Sangue degli uccelli uccisi dal vento dell’inverno

io gelerò il mio mantello e ti darò solo freddo inferno.

Lumina che s’indorano sulle ultime nuvole rosa

avrai irta la tua strada di ostacoli e muri,

poichè tu il tuo sguardo volgesti altrove

e alla fata non desti la tua sottomissione.
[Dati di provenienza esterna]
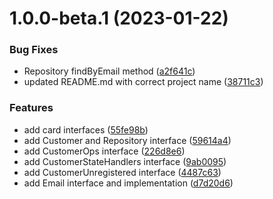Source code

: # 1.0.0-beta.1 (2023-01-22)


### Bug Fixes

* Repository findByEmail method ([a2f641c](https://github.com/pervasive-cats/toys-store-payments/commit/a2f641c10af1ed5cadde1b7f7153dd0d4ddd41d1))
* updated README.md with correct project name ([38711c3](https://github.com/pervasive-cats/toys-store-payments/commit/38711c363d924c18e1fec38785064cd84ec10da0))


### Features

* add card interfaces ([55fe98b](https://github.com/pervasive-cats/toys-store-payments/commit/55fe98b5d1a2530f175783d3c9756d11e9e03a29))
* add Customer and Repository  interface ([59614a4](https://github.com/pervasive-cats/toys-store-payments/commit/59614a47a9053df0ee084538cb63aced075f0959))
* add CustomerOps interface ([226d8e6](https://github.com/pervasive-cats/toys-store-payments/commit/226d8e6dfdefb4fe9cb1523bf9125a732aaaa515))
* add CustomerStateHandlers interface ([9ab0095](https://github.com/pervasive-cats/toys-store-payments/commit/9ab00950edd2e9ffe1232718e54b8c7b550266dc))
* add CustomerUnregistered interface ([4487c63](https://github.com/pervasive-cats/toys-store-payments/commit/4487c633f1ea0319d886f8a77b5f43305e5cfdeb))
* add Email interface and implementation ([d7d20d6](https://github.com/pervasive-cats/toys-store-payments/commit/d7d20d64a3c4665ca62c51d61c36d6d6c5a50372))
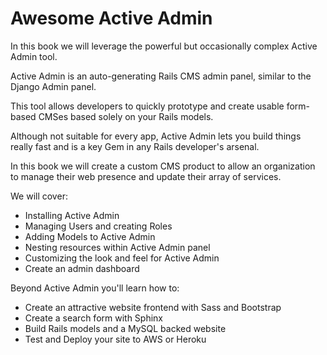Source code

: # Awesome Active Admin

In this book we will leverage the powerful but occasionally complex Active Admin tool.

Active Admin is an auto-generating Rails CMS admin panel, similar to the Django Admin panel.

This tool allows developers to quickly prototype and create usable form-based CMSes based solely on your Rails models.

Although not suitable for every app, Active Admin lets you build things really fast and is a key Gem in any Rails developer's arsenal.

In this book we will create a custom CMS product to allow an organization to manage their web presence and update their array of services.

We will cover:

* Installing Active Admin
* Managing Users and creating Roles
* Adding Models to Active Admin
* Nesting resources within Active Admin panel
* Customizing the look and feel for Active Admin
* Create an admin dashboard

Beyond Active Admin you'll learn how to:

* Create an attractive website frontend with Sass and Bootstrap
* Create a search form with Sphinx
* Build Rails models and a MySQL backed website
* Test and Deploy your site to AWS or Heroku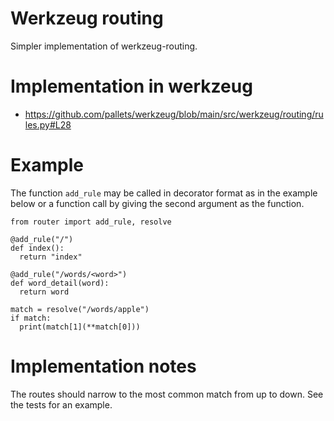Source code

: # Werkzeug routing

Simpler implementation of werkzeug-routing.

# Implementation in werkzeug

- https://github.com/pallets/werkzeug/blob/main/src/werkzeug/routing/rules.py#L28

# Example

The function `add_rule` may be called in decorator format as in the example below or a function call by giving the second argument as the function.

    from router import add_rule, resolve

    @add_rule("/")
    def index():
      return "index"

    @add_rule("/words/<word>")
    def word_detail(word):
      return word

    match = resolve("/words/apple")
    if match:
      print(match[1](**match[0]))

# Implementation notes

The routes should narrow to the most common match from up to down. See the tests for an example.
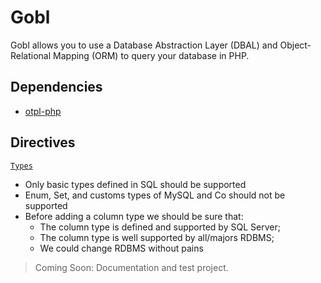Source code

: # Gobl
Gobl allows you to use a Database Abstraction Layer (DBAL) and Object-Relational Mapping (ORM) to query your database in PHP.

## Dependencies
 - [otpl-php](https://github.com/silassare/otpl-php/)

## Directives
[`Types`](./src/DBAL/Types)
 - Only basic types defined in SQL should be supported
 - Enum, Set, and customs types of MySQL and Co should not be supported
 - Before adding a column type we should be sure that:
   - The column type is defined and supported by SQL Server;
   - The column type is well supported by all/majors RDBMS;
   - We could change RDBMS without pains

> Coming Soon: Documentation and test project.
Ora le mani della terra hanno deciso

di solcare i mari per tornare alla oscura magione

dove la fatacattiva prepara le sue migliori vendette

e crude e cotte, esse tutte vanno ritorte

nello stesso calderone.

Porgi la tua guancia ad un diverso bacio

perchè l’ultimo raggio di sole ha sfilato all’orizzonte

e da oggi in poi tutto tornerà buio pesto

e per te nessun’altra occasione!

PIETRE NELLO STOMACO

Pietre nello stomaco,

un peso per un perdono

che sarà mia dura pena.

Pietre sul cuore che soffre,

tempesta e lacrime,

per la rabbia che dovrò patire

sulla mia pelle vergine.

Pietre nello stomaco

e male dentro l’anima,

la prima prova non superata,

lo sconforto di non essere buona.

Dal collare al vuoto totale,

un solo passo e il baratro si è aperto,

sotto i miei piedi.

Pietre sullo stomaco

che dividono il possibile dalla speranza,

una divisione dentro il mio sogno,

una punizione inaspettata.

Un solo respiro e tutto potrebbe sparire,

in una sola volontà a cui devo obbedire,

una volontà così forte da ridurmi in puro dolore.